» **YOUR TASK**
With the pictures excluded, repeat every entry exactly.

---------- DATA SHOWN ----------

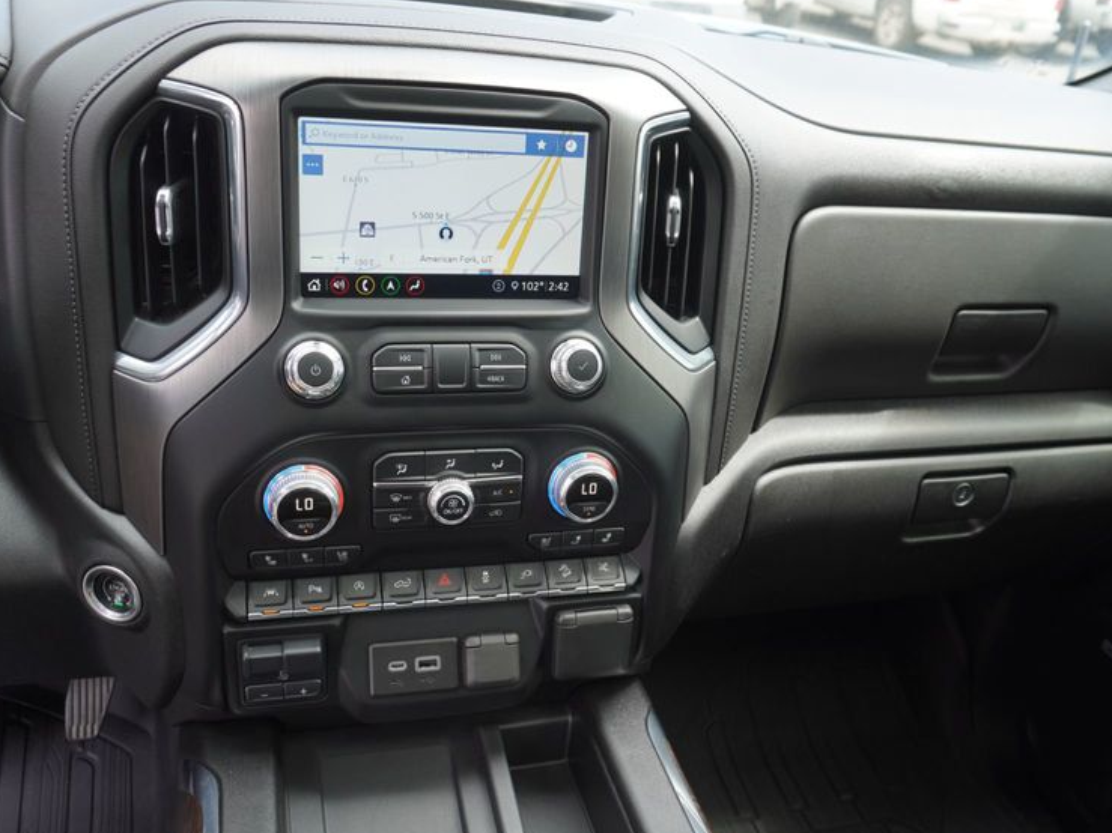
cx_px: 593
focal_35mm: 32
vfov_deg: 44.1
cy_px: 432
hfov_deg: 56.8
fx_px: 1028
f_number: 4.5
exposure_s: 1/80
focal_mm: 16
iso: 100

----------

» **EXPECTED ANSWER**
cx_px: 593
focal_35mm: 32
vfov_deg: 44.1
cy_px: 432
hfov_deg: 56.8
fx_px: 1028
f_number: 4.5
exposure_s: 1/80
focal_mm: 16
iso: 100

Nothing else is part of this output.